Бригадир Овчина побоялся связываться с Пелагеей, имевшей успех, и, будучи мужиком смекалистым, решил доверить свое дальнейшее преуспевание заранее апробированной бумаге, а не коварной текучке прений. Его протодьяконский голосище донес до всех уголков зала цифры, обозначающие достижения обобществленного колхозного хозяйства, подчеркнул неуклонный рост доходов, а в заключение под шум равнодушной массы выложил обязательства по выращиванию лука, фасоли, огурцов и капусты.
Конечно, Овчина сплошал — проштрафился перед парторгом, возложившим на него задачу «разоблачения вздорной бабенки Пелагеи», как черным по белому значилось на записке, полученной по живой ленте потных рук. Лучше не оборачиваться, спрыгнуть между двумя электролампами рампы и рассосаться в толпе.
— Где же бузотеры? — спросил не без ехидства Кислов. — Что-то я их, ей-ей, не вижу.
— А Овчина кто? — мрачно отшутился Латышев.
«Вот так просто, обыденно свершается великий поход, — думал Кислов, жадно впитывающий не только слова, но и выражения лиц людей, не способных притворяться, — из мелких забот и помыслов кирпич за кирпичом строится светлый город коммунизма. Русские! Какие только мерки не придумывали для измерения ваших усилий, запросов, вашей культуры! Где тот самый счетчик, который сумеет правильно учесть импульсы термоядерных излучений этих непритязательных, даже наивных требований? Как много спрашиваем мы и как зачастую мало даем. Эх ты, секретарь партии, не стыдно? Нет! Положа руку на сердце любому скажу, только не сумею подобрать слов. Язык, почему ты беднее чувств?»

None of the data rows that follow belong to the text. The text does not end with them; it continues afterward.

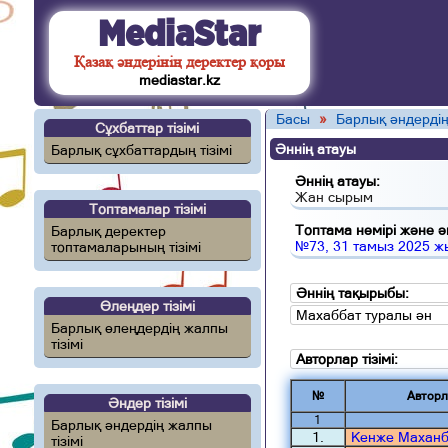
MediaStar
Қазақ әндерінің деректер қоры
mediastar.kz
Басы
»
Барлық әндердің
Сұхбаттар тізімі
Әннің атауы
Барлық сұхбаттардың тізімі
Әннің атауы:
Жан сырым
Топтамалар тізімі
Топтама нөмірі және ән
Барлық деректер
№73, 31 тамыз 2025 ж
топтамаларының тізімі
Әннің тақырыбы:
Өлеңдер тізімі
Махаббат туралы ән
Барлық өлеңдердің жалпы
тізімі
Авторлар тізімі:
№
Авторл
Әндер тізімі
1
Барлық әндердің жалпы
1.
Кенже Маханб
тізімі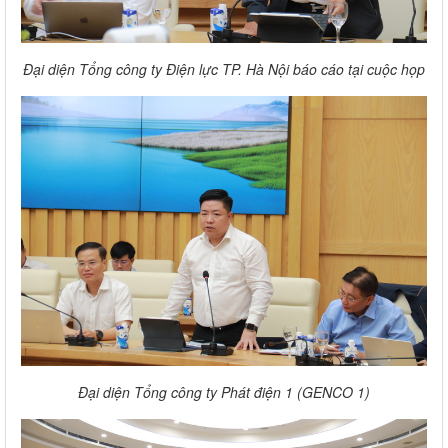
Đại diện Tổng công ty Điện lực TP. Hà Nội báo cáo tại cuộc họp
Đại diện Tổng công ty Phát điện 1 (GENCO 1)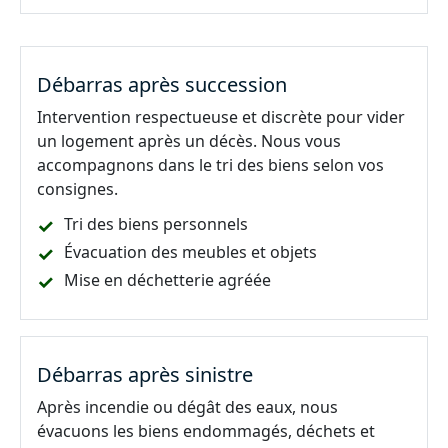
Débarras après succession
Intervention respectueuse et discrète pour vider
un logement après un décès. Nous vous
accompagnons dans le tri des biens selon vos
consignes.
Tri des biens personnels
Évacuation des meubles et objets
Mise en déchetterie agréée
Débarras après sinistre
Après incendie ou dégât des eaux, nous
évacuons les biens endommagés, déchets et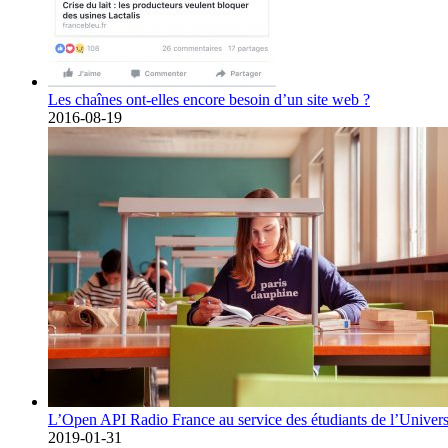
Les chaînes ont-elles encore besoin d’un site web ?
2016-08-19
L’Open API Radio France au service des étudiants de l’Univers
2019-01-31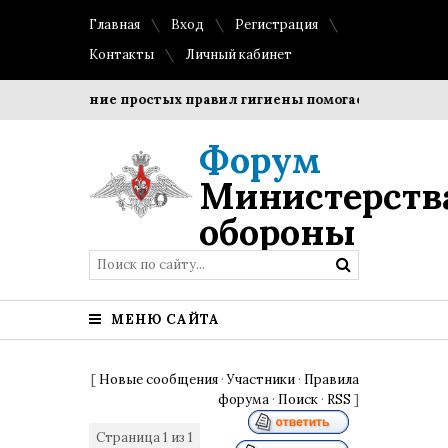
Главная
Вход
Регистрация
Контакты
Личный кабинет
Соблюдение простых правил гигиены помогает сохранить пр
Форум
Министерств
обороны
МЕНЮ САЙТА
[
Новые сообщения
·
Участники
·
Правила
форума
·
Поиск
·
RSS
]
Страница
1
из
1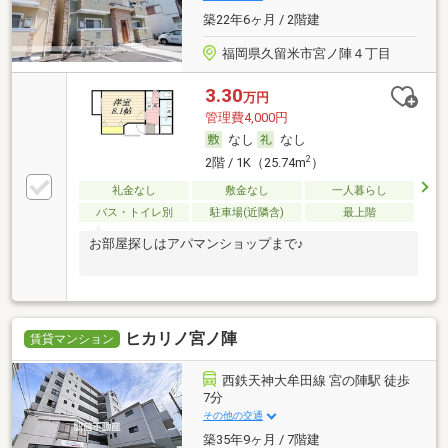
築22年6ヶ月 / 2階建
福岡県久留米市宮ノ陣４丁目
3.30
万円
管理費4,000円
なし
なし
2
2階 / 1K（25.74m
）
礼金なし
敷金なし
一人暮らし
バス・トイレ別
駐車場(近隣含)
最上階
お部屋探しはアパマンショップまで♪
ヒカリノ宮ノ陣
賃貸マンション
西鉄天神大牟田線 宮の陣駅 徒歩
7分
その他の交通
築35年9ヶ月 / 7階建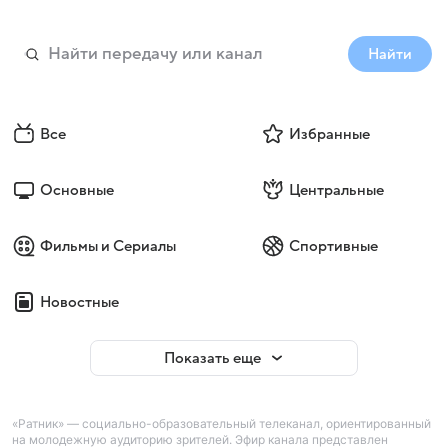
Найти
Все
Избранные
Основные
Центральные
Фильмы и Сериалы
Спортивные
Новостные
Показать еще
«Ратник» — социально-образовательный телеканал, ориентированный
на молодежную аудиторию зрителей. Эфир канала представлен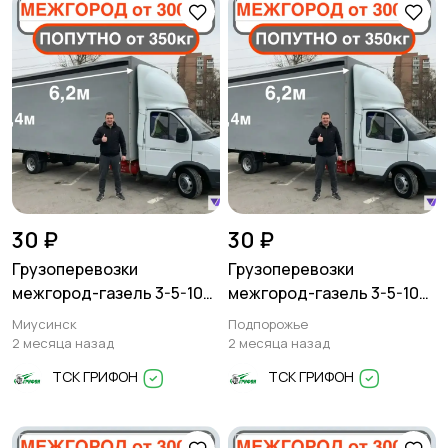
30 ₽
30 ₽
Грузоперевозки
Грузоперевозки
межгород-газель 3-5-10
межгород-газель 3-5-10
тонн
тонн
Миусинск
Подпорожье
2 месяца назад
2 месяца назад
ТСК ГРИФОН
ТСК ГРИФОН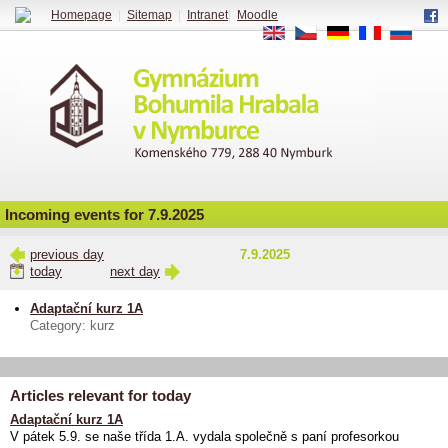
Homepage
|
Sitemap
|
Intranet
|
Moodle
EN
CS
DE
FR
RU
Incoming events for 7.9.2025
previous day
7.9.2025
today
next day
Adaptační kurz 1A
Category: kurz
Articles relevant for today
Adaptační kurz 1A
V pátek 5.9. se naše třída 1.A. vydala společně s paní profesorkou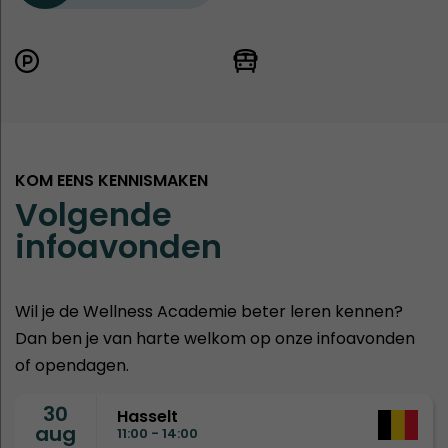
KOM EENS KENNISMAKEN
Volgende
infoavonden
Wil je de Wellness Academie beter leren kennen?
Dan ben je van harte welkom op onze infoavonden
of opendagen.
30
Hasselt
aug
11:00 - 14:00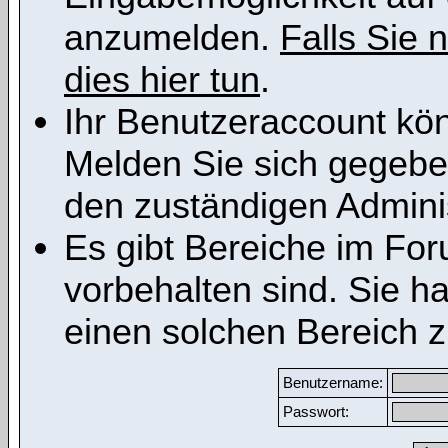
anzumelden.
Falls Sie n
dies hier tun
.
Ihr Benutzeraccount kön
Melden Sie sich gegeben
den zuständigen Adminis
Es gibt Bereiche im Fo
vorbehalten sind. Sie h
einen solchen Bereich z
Benutzername:
Passwort: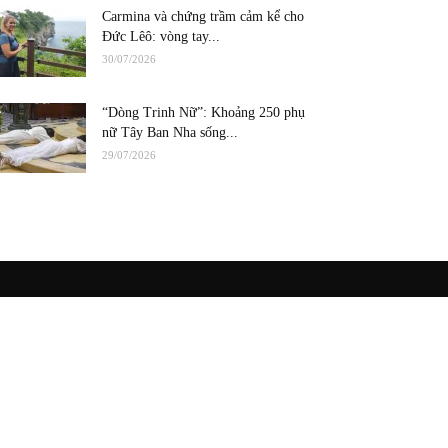
Carmina và chứng trầm cảm kể cho
Đức Lêô: vòng tay...
30/07/2026
“Dòng Trinh Nữ”: Khoảng 250 phụ
nữ Tây Ban Nha sống...
29/07/2026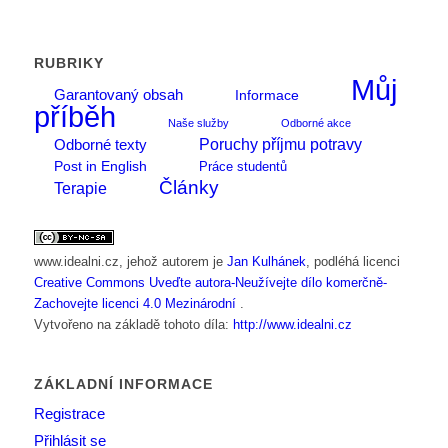
RUBRIKY
Můj
Garantovaný obsah
Informace
příběh
Naše služby
Odborné akce
Poruchy příjmu potravy
Odborné texty
Post in English
Práce studentů
Články
Terapie
www.idealni.cz
, jehož autorem je
Jan Kulhánek
, podléhá licenci
Creative Commons Uveďte autora-Neužívejte dílo komerčně-
Zachovejte licenci 4.0 Mezinárodní
.
Vytvořeno na základě tohoto díla:
http://www.idealni.cz
ZÁKLADNÍ INFORMACE
Registrace
Přihlásit se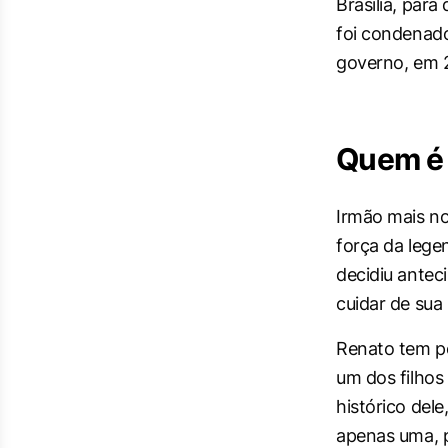
Brasília, par
foi condenado
governo, em 
Quem é 
Irmão mais no
força da lege
decidiu antec
cuidar de sua
Renato tem pe
um dos filhos
histórico del
apenas uma, p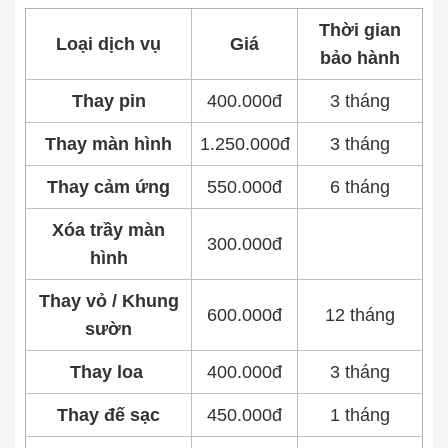
Thời gian
Thay pin
Loại dịch vụ
Giá
bảo hành
Pin iPhone
Pin Samsumg
Pin Oppo
Pin Xiaomi
Thay pin
400.000đ
3 tháng
Pin Realme
Thay vỏ
Thay màn hình
1.250.000đ
3 tháng
Vỏ iPhone
Vỏ Samsung
Vỏ Xiaomi
Vỏ Oppo
Thay cảm ứng
550.000đ
6 tháng
Vỏ Huawei
Vỏ Vivo
Xóa trầy màn
300.000đ
hình
Thay vỏ / Khung
600.000đ
12 tháng
sườn
Thay loa
400.000đ
3 tháng
Thay đế sạc
450.000đ
1 tháng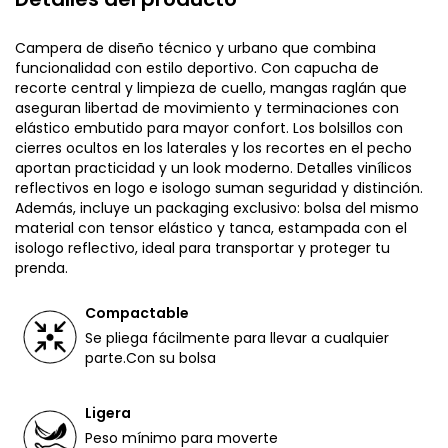
Campera de diseño técnico y urbano que combina
funcionalidad con estilo deportivo. Con capucha de
recorte central y limpieza de cuello, mangas raglán que
aseguran libertad de movimiento y terminaciones con
elástico embutido para mayor confort. Los bolsillos con
cierres ocultos en los laterales y los recortes en el pecho
aportan practicidad y un look moderno. Detalles vinílicos
reflectivos en logo e isologo suman seguridad y distinción.
Además, incluye un packaging exclusivo: bolsa del mismo
material con tensor elástico y tanca, estampada con el
isologo reflectivo, ideal para transportar y proteger tu
prenda.
Compactable
Se pliega fácilmente para llevar a cualquier
parte.Con su bolsa
Ligera
Peso mínimo para moverte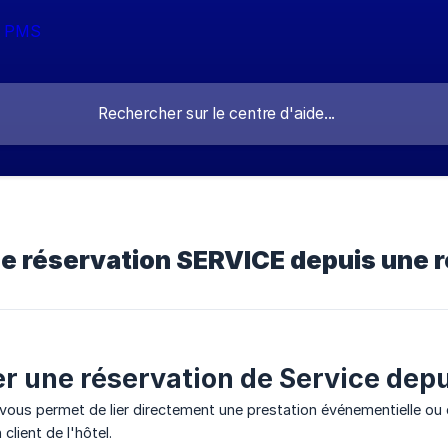
ne réservation SERVICE depuis une 
ter une réservation de Service dep
ous permet de lier directement une prestation événementielle ou d'a
client de l'hôtel.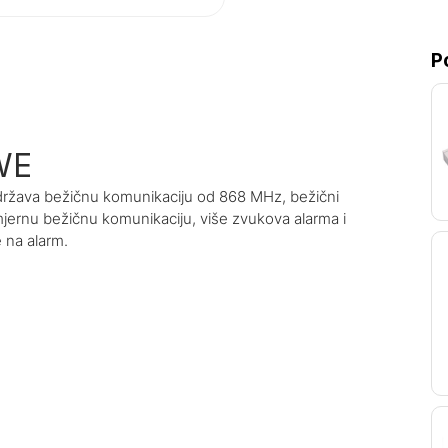
P
WE
država bežičnu komunikaciju od 868 MHz, bežični
mjernu bežičnu komunikaciju, više zvukova alarma i
 na alarm.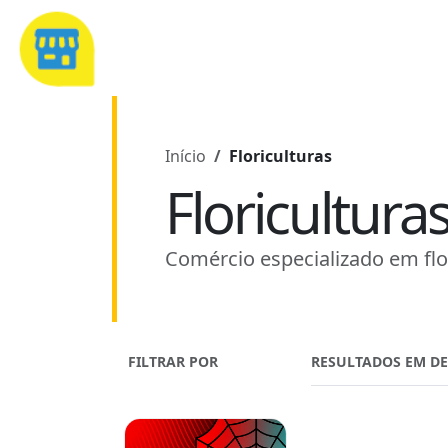
Início
Floriculturas
Floricultura
Comércio especializado em flo
FILTRAR POR
RESULTADOS EM D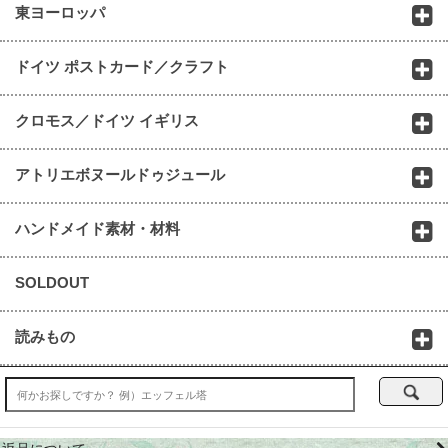
東ヨーロッパ
ドイツ ポストカード／クラフト
クロモス／ドイツ イギリス
アトリエボヌールドゥジュール
ハンドメイド素材・材料
SOLDOUT
読みもの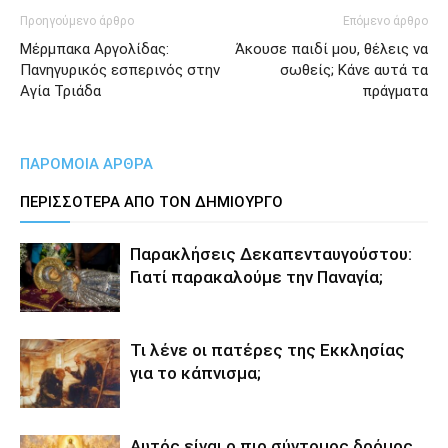
Προηγούμενο άρθρο
Επόμενο άρθρο
Μέρμπακα Αργολίδας:
Άκουσε παιδί μου, θέλεις να
Πανηγυρικός εσπερινός στην
σωθείς; Κάνε αυτά τα
Αγία Τριάδα
πράγματα
ΠΑΡΟΜΟΙΑ ΑΡΘΡΑ
ΠΕΡΙΣΣΟΤΕΡΑ ΑΠΟ ΤΟΝ ΔΗΜΙΟΥΡΓΟ
Παρακλήσεις Δεκαπενταυγούστου:
Γιατί παρακαλούμε την Παναγία;
Τι λένε οι πατέρες της Εκκλησίας
για το κάπνισμα;
Αυτός είναι ο πιο σύντομος δρόμος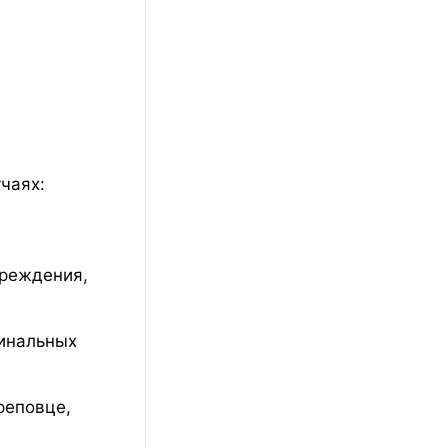
чаях:
вреждения,
гинальных
реповце,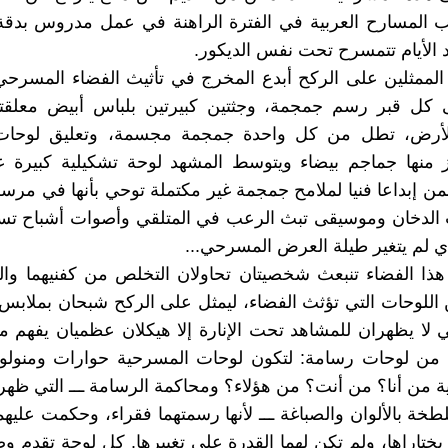
ب المسارح العربية في الفترة الراهنة في عمل مدروس بدقة
 الأيام تتمسرح تحت نفس الديكور.
لممثلين على الركح أبدع المخرج في تأثيث الفضاء المسرحي
ى كل قبر رسم جمجمة، وجثتين كبيرتين بلباس أبيض معلقتي
لأرض، تطل من كل واحدة جمجمة مجسمة، وتعليق لوحات
ز منها جماجم بيضاء ويتوسط المشهد لوحة تشكيلية كبيرة 
ن إبداعا فنيا لملامح جمجمة غير مكتملة توحي بأنها في مرسم
ث الدخان وموسيقى تبث الرعب في المتلقي وأصوات أشباح تس
ي لم يتغير طيلة العرض المسرحي...
ا الفضاء تنبعث شخصيتان تحاولان التخلص من كفنيهما وا
 اللوحات التي تؤثث الفضاء، ليمثل على الركح شبحان بملابس ف
 لا يظهران للمشاهد تحت الإنارة إلا هيكلان عظميان يفهم م
ا من لوحات رسامة: لتكون لوحات المسرحية حوارات ومنول
ة من أنا؟ من أنت؟ من هؤلاء؟ ومحاكمة الرسامة ـــ التي ظهر
لطخة بالألوان والصباغة ـــ لأنها رسمتهما فقراء، وحكمت عليهما
ختاراها، ولم تكن لهما القدرة على تغييرها. كل لوحة تقدم وضع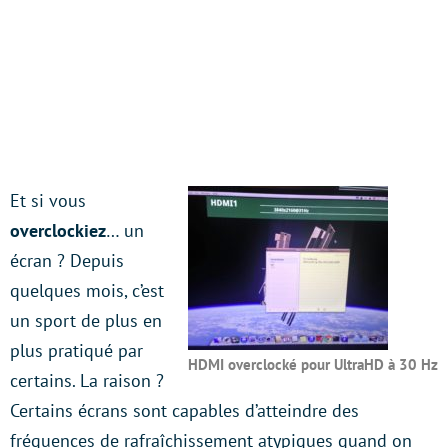
Et si vous
overclockiez
… un
écran ? Depuis
quelques mois, c’est
un sport de plus en
plus pratiqué par
HDMI overclocké pour UltraHD à 30 Hz
certains. La raison ?
Certains écrans sont capables d’atteindre des
fréquences de rafraîchissement atypiques quand on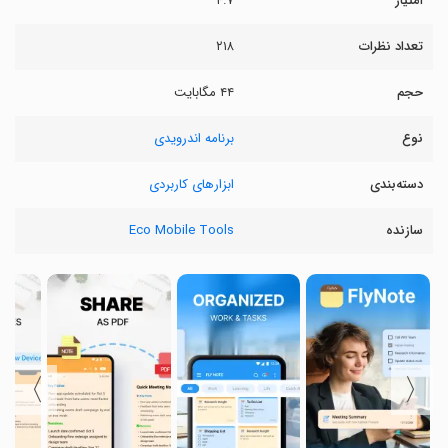
امتیاز
۴.۷
تعداد نظرات
۲۱۸
حجم
۴۴ مگابایت
نوع
برنامه اندرویدی
دسته‌بندی
ابزارهای کاربردی
سازنده
Eco Mobile Tools
〉
〈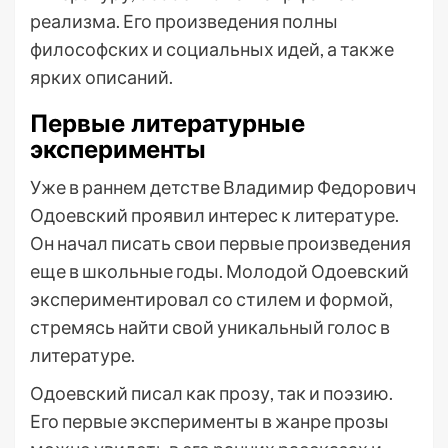
реализма. Его произведения полны
философских и социальных идей, а также
ярких описаний.
Первые литературные
эксперименты
Уже в раннем детстве Владимир Федорович
Одоевский проявил интерес к литературе.
Он начал писать свои первые произведения
еще в школьные годы. Молодой Одоевский
экспериментировал со стилем и формой,
стремясь найти свой уникальный голос в
литературе.
Одоевский писал как прозу, так и поэзию.
Его первые эксперименты в жанре прозы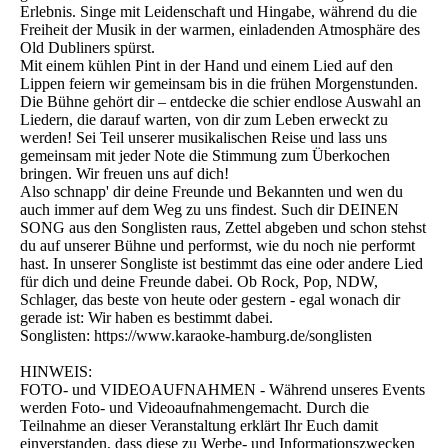
Erlebnis. Singe mit Leidenschaft und Hingabe, während du die
Freiheit der Musik in der warmen, einladenden Atmosphäre des
Old Dubliners spürst.
Mit einem kühlen Pint in der Hand und einem Lied auf den
Lippen feiern wir gemeinsam bis in die frühen Morgenstunden.
Die Bühne gehört dir – entdecke die schier endlose Auswahl an
Liedern, die darauf warten, von dir zum Leben erweckt zu
werden! Sei Teil unserer musikalischen Reise und lass uns
gemeinsam mit jeder Note die Stimmung zum Überkochen
bringen. Wir freuen uns auf dich!
Also schnapp' dir deine Freunde und Bekannten und wen du
auch immer auf dem Weg zu uns findest. Such dir DEINEN
SONG aus den Songlisten raus, Zettel abgeben und schon stehst
du auf unserer Bühne und performst, wie du noch nie performt
hast. In unserer Songliste ist bestimmt das eine oder andere Lied
für dich und deine Freunde dabei. Ob Rock, Pop, NDW,
Schlager, das beste von heute oder gestern - egal wonach dir
gerade ist: Wir haben es bestimmt dabei.
Songlisten: https://www.karaoke-hamburg.de/songlisten
HINWEIS:
FOTO- und VIDEOAUFNAHMEN - Während unseres Events
werden Foto- und Videoaufnahmengemacht. Durch die
Teilnahme an dieser Veranstaltung erklärt Ihr Euch damit
einverstanden, dass diese zu Werbe- und Informationszwecken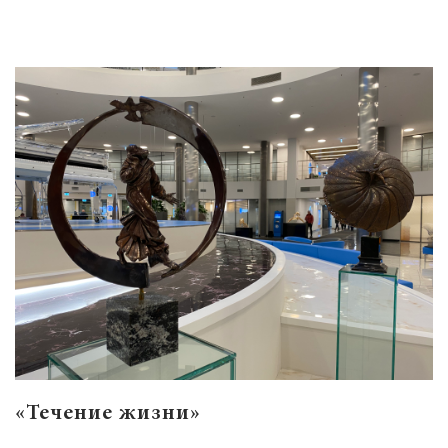
«Течение жизни»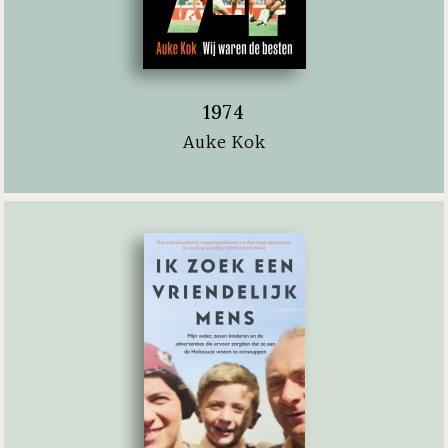
1974
Auke Kok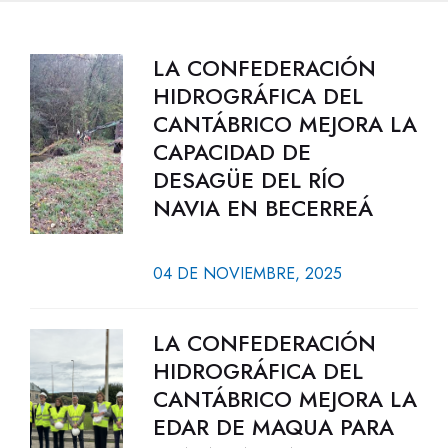
LA CONFEDERACIÓN
HIDROGRÁFICA DEL
CANTÁBRICO MEJORA LA
CAPACIDAD DE
DESAGÜE DEL RÍO
NAVIA EN BECERREÁ
04 DE NOVIEMBRE, 2025
LA CONFEDERACIÓN
HIDROGRÁFICA DEL
CANTÁBRICO MEJORA LA
EDAR DE MAQUA PARA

Говорит пожилой человек. Кислов знает его: Кривоцуп. Один из старых комбайнеров. Ему бы пора на покой, а нет, стоит за штурвалом. Весной приходил на прием, как к депутату райсовета, просил шифер для кровли. Кое-как выколотил для него полсотни листов. Потом Кривоцуп потребовал записку на провод-гупер. Кажется, гупер? Козырнул: Советская власть плюс электрификация. Старичина вообще въедливый, критикан, дети полковники. Говорит о потерях на уборке. А хлеба-то ему самому сколько нужно? Фунт в день.